In an interview with UC Merced, Wang described how “the exhibition thematically and chronologically charts the artists’ sustained engagement with and contributions to various artistic, cultural and sociopolitical movements” through a variety of different styles.
Hibi was initially imprisoned in the Tanforan Assembly Center in San Bruno and later moved to Topaz. Most of her works during and after her incarceration feature the Topaz’s blocky, gray buildings. Her style is impressionist, with a soft focus and blurred lines. Her paintings from the camp are more muted than her earlier work, replacing warm colors with grays and browns. Still, several of her works show brilliant red sunsets over Topaz, evoking the destructive beauty of a volcano, while the rigid gray buildings fade in the background against the vivid sunset.
Other scenes from Topaz contrast the desolate camp with the surrounding nature. For example, “Topaz Flower” shows a brilliant yellow flower against a brown background and a cold gray table. The flower’s curves contrast with the sharp lines of the table. The Washington Post described Hibi’s landscapes as “convey[ing] the paradox of confinement amid the vast terrain beyond the camp walls.”
Hibi alternates between realism and surrealism, present in her work “Frightful New York.” She mostly casts her portraits in browns, reds and greens, capturing people in the midst of their lives, but in “Frightful New York,” Hibi paints in shades of gray and black. The only pop of color is a woman in a bright pink dress positioned in the foreground. A skeleton horse draws a cart laden with produce, the only other source of color in the piece.
After the war, Hibi began exploring abstract art. By the 1980s, her works were mostly abstract, with shapes rising out of neutral backgrounds, vast sweeps of color, bright light sources, kanji scattered across the paper and faint sketches of people and shapes.
Okuba, who was also imprisoned in the Tanforan Assembly Center in San Bruno and then moved to Topaz, has a very different style than Hibi. Before and during her incarceration, Okuba drew her technique from magazines and advertisements. Her landscapes have an almost childlike quality, featuring bright colors and blocky, thick lines, while her portraits show flat, stylized bodies inspired by the early Renaissance and Mexican muralism. Okuba often sketched the everyday life of people in the camps, especially focusing on children. According to The Washington Post, her sketches are the foundation of a graphic memoir, “Citizen 13660,” documenting life in the camps.
Okuba’s art even led to her release — after she helped establish a camp magazine, she landed a job as an illustrator for Fortune magazine. That position allowed her to leave the camp and move to New York. After her release from Topaz, Okuba began exploring cubism, and her color palette drifted more toward blacks, reds and pinks. By the 1980s, her works focused on simplified geometry.

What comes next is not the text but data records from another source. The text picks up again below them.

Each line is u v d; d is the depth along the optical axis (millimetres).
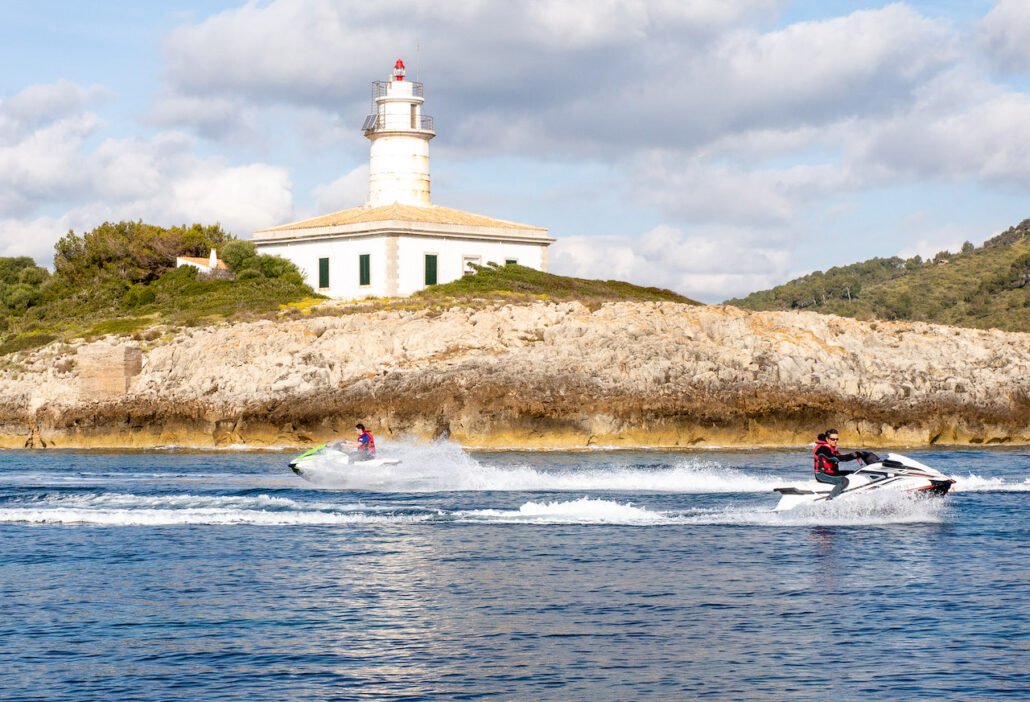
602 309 78500
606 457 61719
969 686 17281
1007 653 18969
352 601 23312
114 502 39500
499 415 70500
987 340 82750
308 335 78500
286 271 98312
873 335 80562
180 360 78875
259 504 38781
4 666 18672
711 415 71625
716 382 73188
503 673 18219
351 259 93438
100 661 18953
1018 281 178500
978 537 30641
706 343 76500
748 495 40812
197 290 99125
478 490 42781
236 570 26688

Although never incarcerated, Hayakawa was still forced to relocate. Of the three artists, her work utilizes realism the most, especially in depicting the natural world. While her landscapes use greens and browns, her portraits are much darker. Hayakawa’s paintings also have a sharper focus and crisper lines than the other artists’ works.

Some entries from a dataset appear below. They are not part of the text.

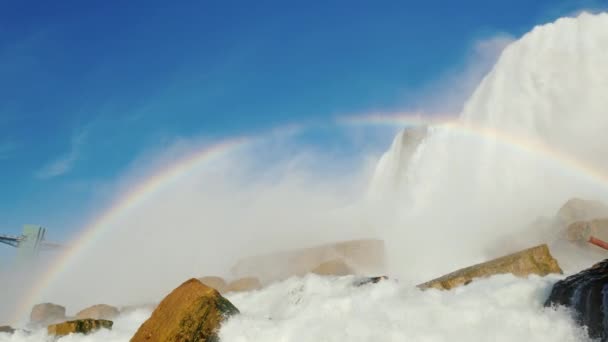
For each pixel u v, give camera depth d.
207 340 13.16
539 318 11.45
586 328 10.62
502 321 11.69
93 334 17.45
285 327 12.98
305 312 14.11
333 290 16.03
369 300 14.02
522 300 12.80
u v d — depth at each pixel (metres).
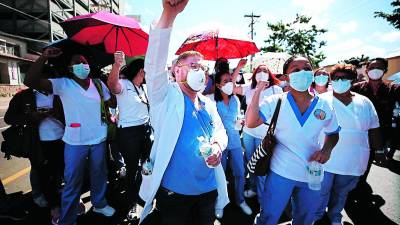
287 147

Several portraits of women in the exhibition diverge from her usual style; they seem less detailed, almost unfinished. Their faces carry much more depth than the rest of the image, and their figures are more curved than Hayakawa’s other subjects.
The Washington Post described Hayakawa’s earlier portraits as “sumptuously fleshy, serious and still, with an almost ethereal light that emanates from her subjects.” Her later portraits became more ethereal and softer, focusing on evoking the true nature of the individual.

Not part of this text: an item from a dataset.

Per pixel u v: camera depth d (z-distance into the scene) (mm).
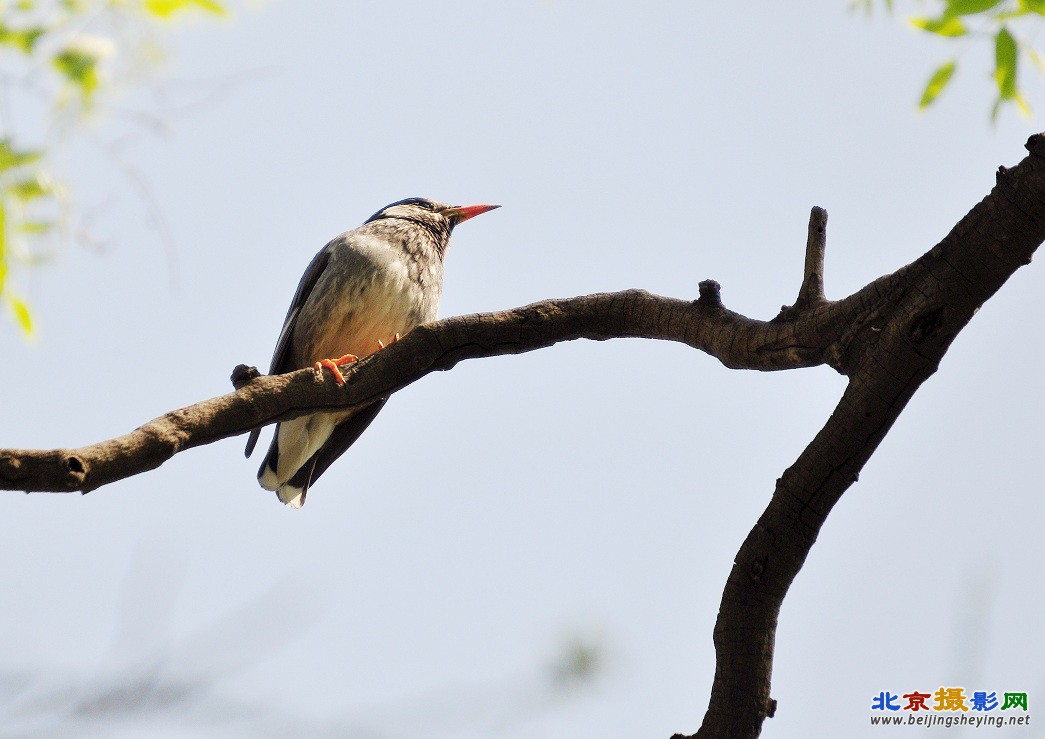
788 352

Though the three artists have distinct art styles, each shows a different side of World War II and the effects of the Japanese internment camps. Wang explained to UC Merced that “‘Pictures of Belonging’ invites the viewer to not only appreciate and learn about these artists’ work but also reflect on what (and who) defines American art in specific historical moments, while examining reasons for the omission of these artists from accounts and museum collections of 20th-century art in the United States.”
The exhibition is currently on display at the Smithsonian American Art Museum. It will remain there through Aug. 7. It will then be displayed at the Pennsylvania Academy of the Fine Arts in Philadelphia, the Monterey Museum of Art and the Japanese American National Museum in Los Angeles.